Other major themes were the fragmented and terribly conflicted questions of sovereignty in the years after 1947 and the decolonization of empire. There was evidently no smooth transition from empire to two nation states and in some papers the difficulties of this constitutional process for the states after 1947 were opened up. As Yaqoob Bangash reminded us, much of Pakistan’s territory was made up of princely states, many of which continue to have complicated relationships with Pakistani sovereignty; the official number of princelystate accessions in 1947 is still unknown and some were not even technically part of Pakistan until the 1970s. Few papers tackled Bangladesh and there is still much work needed on the question of its creation, some of which was movingly addressed from the viewpoint of the victims of war and violence in 1971 in the reflections of Yasmin Saikia.

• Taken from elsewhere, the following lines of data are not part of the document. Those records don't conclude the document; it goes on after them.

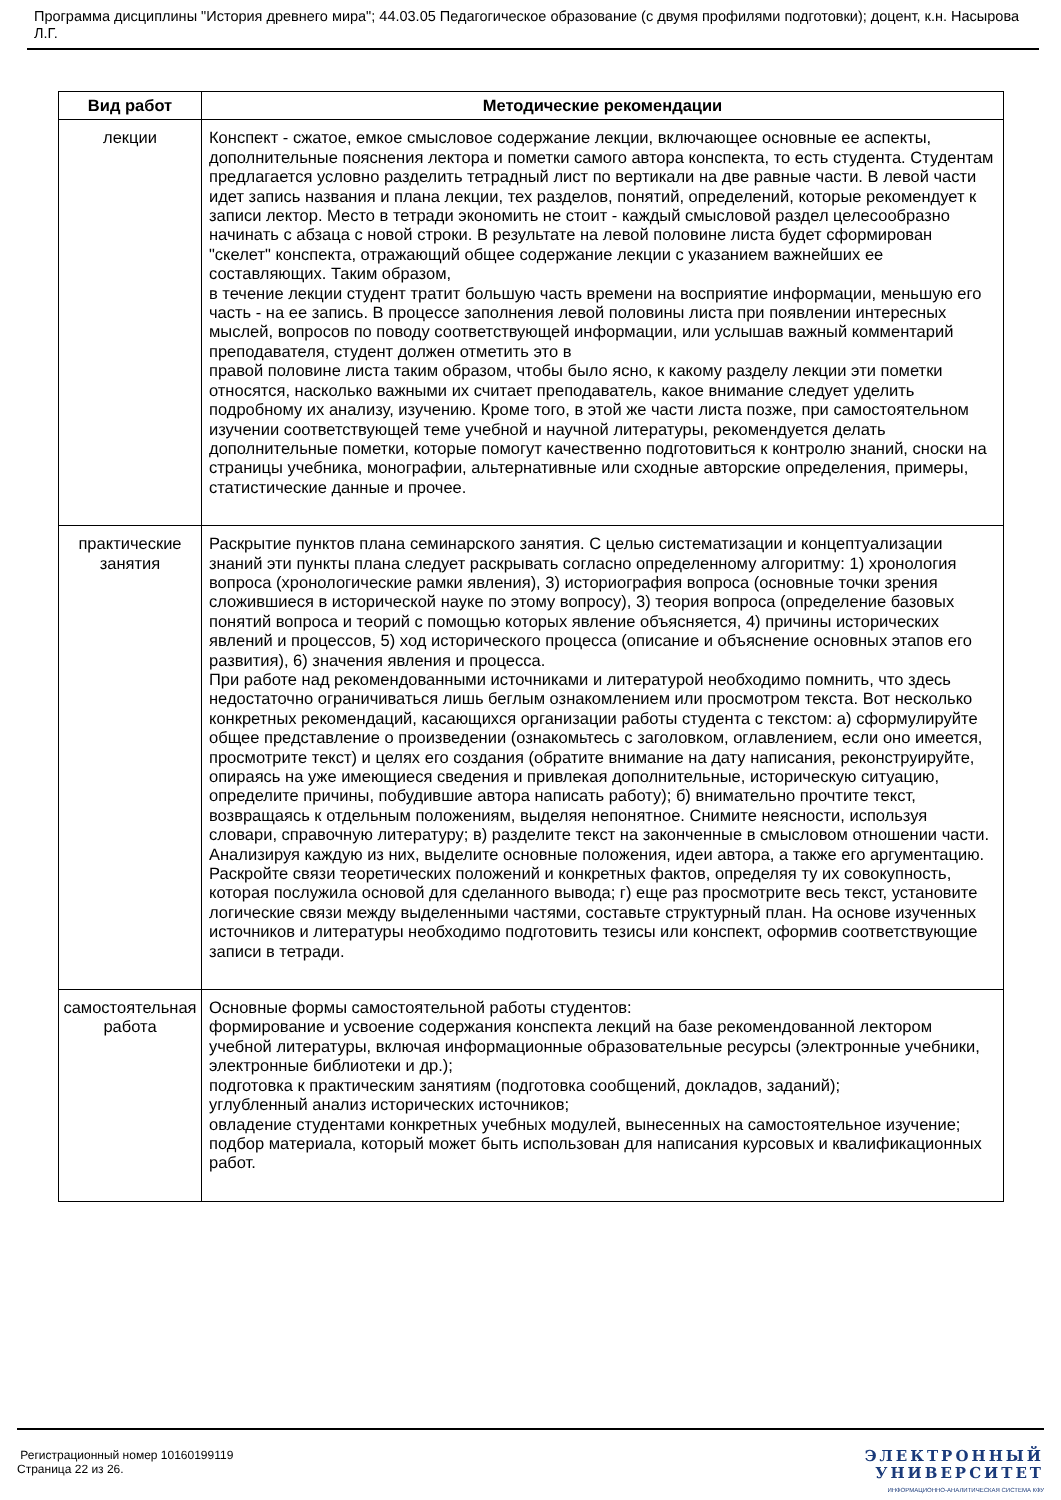Программа дисциплины "История древнего мира"; 44.03.05 Педагогическое образование (с двумя профилями подготовки); доцент, к.н. Насырова Л.Г.
| Вид работ | Методические рекомендации |
| --- | --- |
| лекции | Конспект - сжатое, емкое смысловое содержание лекции, включающее основные ее аспекты, дополнительные пояснения лектора и пометки самого автора конспекта, то есть студента. Студентам предлагается условно разделить тетрадный лист по вертикали на две равные части. В левой части идет запись названия и плана лекции, тех разделов, понятий, определений, которые рекомендует к записи лектор. Место в тетради экономить не стоит - каждый смысловой раздел целесообразно начинать с абзаца с новой строки. В результате на левой половине листа будет сформирован "скелет" конспекта, отражающий общее содержание лекции с указанием важнейших ее составляющих. Таким образом, в течение лекции студент тратит большую часть времени на восприятие информации, меньшую его часть - на ее запись. В процессе заполнения левой половины листа при появлении интересных мыслей, вопросов по поводу соответствующей информации, или услышав важный комментарий преподавателя, студент должен отметить это в правой половине листа таким образом, чтобы было ясно, к какому разделу лекции эти пометки относятся, насколько важными их считает преподаватель, какое внимание следует уделить подробному их анализу, изучению. Кроме того, в этой же части листа позже, при самостоятельном изучении соответствующей теме учебной и научной литературы, рекомендуется делать дополнительные пометки, которые помогут качественно подготовиться к контролю знаний, сноски на страницы учебника, монографии, альтернативные или сходные авторские определения, примеры, статистические данные и прочее. |
| практические занятия | Раскрытие пунктов плана семинарского занятия. С целью систематизации и концептуализации знаний эти пункты плана следует раскрывать согласно определенному алгоритму: 1) хронология вопроса (хронологические рамки явления), 3) историография вопроса (основные точки зрения сложившиеся в исторической науке по этому вопросу), 3) теория вопроса (определение базовых понятий вопроса и теорий с помощью которых явление объясняется, 4) причины исторических явлений и процессов, 5) ход исторического процесса (описание и объяснение основных этапов его развития), 6) значения явления и процесса. При работе над рекомендованными источниками и литературой необходимо помнить, что здесь недостаточно ограничиваться лишь беглым ознакомлением или просмотром текста. Вот несколько конкретных рекомендаций, касающихся организации работы студента с текстом: а) сформулируйте общее представление о произведении (ознакомьтесь с заголовком, оглавлением, если оно имеется, просмотрите текст) и целях его создания (обратите внимание на дату написания, реконструируйте, опираясь на уже имеющиеся сведения и привлекая дополнительные, историческую ситуацию, определите причины, побудившие автора написать работу); б) внимательно прочтите текст, возвращаясь к отдельным положениям, выделяя непонятное. Снимите неясности, используя словари, справочную литературу; в) разделите текст на законченные в смысловом отношении части. Анализируя каждую из них, выделите основные положения, идеи автора, а также его аргументацию. Раскройте связи теоретических положений и конкретных фактов, определяя ту их совокупность, которая послужила основой для сделанного вывода; г) еще раз просмотрите весь текст, установите логические связи между выделенными частями, составьте структурный план. На основе изученных источников и литературы необходимо подготовить тезисы или конспект, оформив соответствующие записи в тетради. |
| самостоятельная работа | Основные формы самостоятельной работы студентов: формирование и усвоение содержания конспекта лекций на базе рекомендованной лектором учебной литературы, включая информационные образовательные ресурсы (электронные учебники, электронные библиотеки и др.); подготовка к практическим занятиям (подготовка сообщений, докладов, заданий); углубленный анализ исторических источников; овладение студентами конкретных учебных модулей, вынесенных на самостоятельное изучение; подбор материала, который может быть использован для написания курсовых и квалификационных работ. |
Регистрационный номер 10160199119
Страница 22 из 26.
ЭЛЕКТРОННЫЙ
УНИВЕРСИТЕТ
ИНФОРМАЦИОННО-АНАЛИТИЧЕСКАЯ СИСТЕМА КФУ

Other speakers focused on representations of Partition in cinema, theatre and literature and in newsreel and newspaper coverage. These papers ranged from analysis of the writings of the canon (in the work of Salman Rushdie and Attia Hosain, for example) to discussions of new and experimental representations of Partition on the South Asian stage. Bollywood’s relationship to Partition was debated and Farrukh Khan’s documentary Stories of the Broken Self told the past through the voices of displaced Pakistani women.

A sense of a real transition towards a humanistic interpretation of Partition prevailed, not least in the fact that scholars from India, Pakistan and Bangladesh and the UK could meet and debate this work in one place.